It wasn’t too long ago when many dreamt of launching their own food or drink brand, whether it was a secret family recipe for a pasta sauce or a home kitchen muesli creation, these dreams were once left as such. Yet with our growing food obsession and thirst for offbeat food and drink experiences, these dreams are increasingly being turned into a reality.
The revolution in challenger food and drink brands is flourishing, taking market share from the big guys and gaining wide distribution. This is thanks to shoppers reaching for products that are novel with a rich story. They are often local and ethical, rarefied, containing better ingredients and satisfying the latest demands such as low in sugar and gluten free.
Further validation comes from a dramatic rise in investors eager to finance new food brands. Silicon Valley ‘accelerators’ are raising early-stage financing and supporting food innovators with management consulting to help them establish their manufacturing capacity and distribution channels.
Social media is an immensely effective free tool that makes it easier to build a brand-following and website providers such as squarespace give small food and drink businesses the opportunity to create slick websites that can often look better than their much bigger competitors. With such unprecedented access to these resources, there has never been a better time to launch a brand.
But what happens after launch? One scroll through instagram for #tea and the amount of new brands offering the latest herbal infusion, antioxidant, 100% pure ground, super-green chai tea is staggering. With such a flurry of new brands hitting the market, challenger and larger brands alike must continually build their brand and stand out to consumers.
To stand out in a crowd, brands need a purpose. Having a purpose is powerful, magnetic and creates emotional connection. We as customers prefer brands with a clear purpose that match our beliefs and morals. It shows the brand is not just about selling us a product we love, but also a mission to bring about change. It is a purpose far beyond just making a profit and compels us to buy that brand again and again.
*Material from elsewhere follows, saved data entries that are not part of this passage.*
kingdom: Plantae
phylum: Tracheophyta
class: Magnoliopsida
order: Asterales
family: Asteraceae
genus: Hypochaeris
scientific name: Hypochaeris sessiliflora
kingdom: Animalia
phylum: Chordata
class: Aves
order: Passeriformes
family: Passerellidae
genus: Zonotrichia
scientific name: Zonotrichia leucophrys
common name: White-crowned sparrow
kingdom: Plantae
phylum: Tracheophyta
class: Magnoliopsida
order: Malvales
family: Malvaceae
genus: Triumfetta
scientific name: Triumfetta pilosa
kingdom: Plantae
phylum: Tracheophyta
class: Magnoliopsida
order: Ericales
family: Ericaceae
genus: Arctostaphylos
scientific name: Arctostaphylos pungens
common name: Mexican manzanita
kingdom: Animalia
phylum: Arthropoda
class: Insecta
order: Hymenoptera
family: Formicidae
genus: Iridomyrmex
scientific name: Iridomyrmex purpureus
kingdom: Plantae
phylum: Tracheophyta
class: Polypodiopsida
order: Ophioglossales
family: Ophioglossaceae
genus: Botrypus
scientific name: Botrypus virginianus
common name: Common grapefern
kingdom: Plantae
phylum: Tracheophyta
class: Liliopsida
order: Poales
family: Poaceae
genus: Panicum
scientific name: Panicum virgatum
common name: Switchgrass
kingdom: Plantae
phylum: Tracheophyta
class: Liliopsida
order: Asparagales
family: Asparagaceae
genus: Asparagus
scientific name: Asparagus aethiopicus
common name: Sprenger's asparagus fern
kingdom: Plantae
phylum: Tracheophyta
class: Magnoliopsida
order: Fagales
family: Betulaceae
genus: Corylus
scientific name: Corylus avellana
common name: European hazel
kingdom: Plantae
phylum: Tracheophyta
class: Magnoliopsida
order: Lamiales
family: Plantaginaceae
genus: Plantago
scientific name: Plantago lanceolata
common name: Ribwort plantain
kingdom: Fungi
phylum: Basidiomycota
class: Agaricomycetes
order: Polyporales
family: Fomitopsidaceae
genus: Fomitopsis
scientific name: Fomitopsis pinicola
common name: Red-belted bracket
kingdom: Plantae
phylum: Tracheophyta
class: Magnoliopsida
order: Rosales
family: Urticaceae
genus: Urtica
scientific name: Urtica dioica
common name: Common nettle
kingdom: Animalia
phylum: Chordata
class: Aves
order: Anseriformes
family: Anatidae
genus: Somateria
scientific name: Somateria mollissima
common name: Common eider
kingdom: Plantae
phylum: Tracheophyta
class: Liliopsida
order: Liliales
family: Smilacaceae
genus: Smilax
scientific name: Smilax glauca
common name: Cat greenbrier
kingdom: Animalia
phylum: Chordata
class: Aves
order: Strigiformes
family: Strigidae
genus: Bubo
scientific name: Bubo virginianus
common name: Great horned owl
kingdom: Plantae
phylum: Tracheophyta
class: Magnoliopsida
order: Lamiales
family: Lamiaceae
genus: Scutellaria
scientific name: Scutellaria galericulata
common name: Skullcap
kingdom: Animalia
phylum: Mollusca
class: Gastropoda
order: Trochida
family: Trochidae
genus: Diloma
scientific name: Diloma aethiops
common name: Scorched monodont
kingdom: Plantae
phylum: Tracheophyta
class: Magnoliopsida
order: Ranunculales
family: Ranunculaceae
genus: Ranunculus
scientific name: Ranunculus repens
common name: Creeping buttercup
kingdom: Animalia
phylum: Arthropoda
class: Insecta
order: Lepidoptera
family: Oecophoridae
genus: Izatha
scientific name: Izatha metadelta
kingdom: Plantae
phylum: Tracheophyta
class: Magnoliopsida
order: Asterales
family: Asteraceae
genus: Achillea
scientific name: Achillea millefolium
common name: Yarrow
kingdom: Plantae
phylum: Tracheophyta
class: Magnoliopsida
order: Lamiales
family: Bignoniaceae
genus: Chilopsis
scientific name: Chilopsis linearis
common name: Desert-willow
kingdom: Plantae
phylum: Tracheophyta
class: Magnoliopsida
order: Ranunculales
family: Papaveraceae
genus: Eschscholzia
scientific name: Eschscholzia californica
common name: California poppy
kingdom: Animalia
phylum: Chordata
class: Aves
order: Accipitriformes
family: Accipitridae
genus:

Claudi and Fin are a UK brand that made the first frozen Greek-yoghurt lollies. Naturally low in sugar and enriched with Vitamin D, their products are made from 100% natural yoghurt and real fruit. In the UK, 1 in 5 children are deficient in Vitamin D. Co-founder, Lucy Woodhouse saw an opportunity to bring a healthy treat to the frozen food category that helped promote healthy bones and potentially solve this bigger problem. Throughout their time so far, Claudi and Fin have refused to compromise in any way on their brands purpose. From refusing to add emulsifiers to their ingredients to the unconventional packaging design for lollies, Claudi and Fin attest their success by staying true to what they stand for.
Karma Cola is a challenger brand taking on the soft drinks category with the most entrenched heavy hitters, Coca-Cola and Pepsi Co. Offering a Fairtrade and organic version, Karma Cola’s purpose is to help the people who grow cola in Boma village, Sierra Leone. We globally drink 1.9 billion coke-based soft drinks per day, but the people behind growing cola often don’t get paid a cent. Karma Cola is changing that, plus their drink tastes great – a winning combination. In Australia, they grew by 100% with ambitions to grow another 100% in 2016 and they are widely stocked in other international markets such as the UK, now offering their cola in a can.
It is a phenomenal time to be a food and drink entrepreneur launching your own challenger brand. Yet those brands that neglect to determine a true purpose for why they exist ultimately lose their way by making choices and changes that unintentionally compromise the integrity of their product and brand. By having a worthy brand purpose and story, expressed through a compelling and distinctive way, the foundations are set for your brand to live now and long into the future.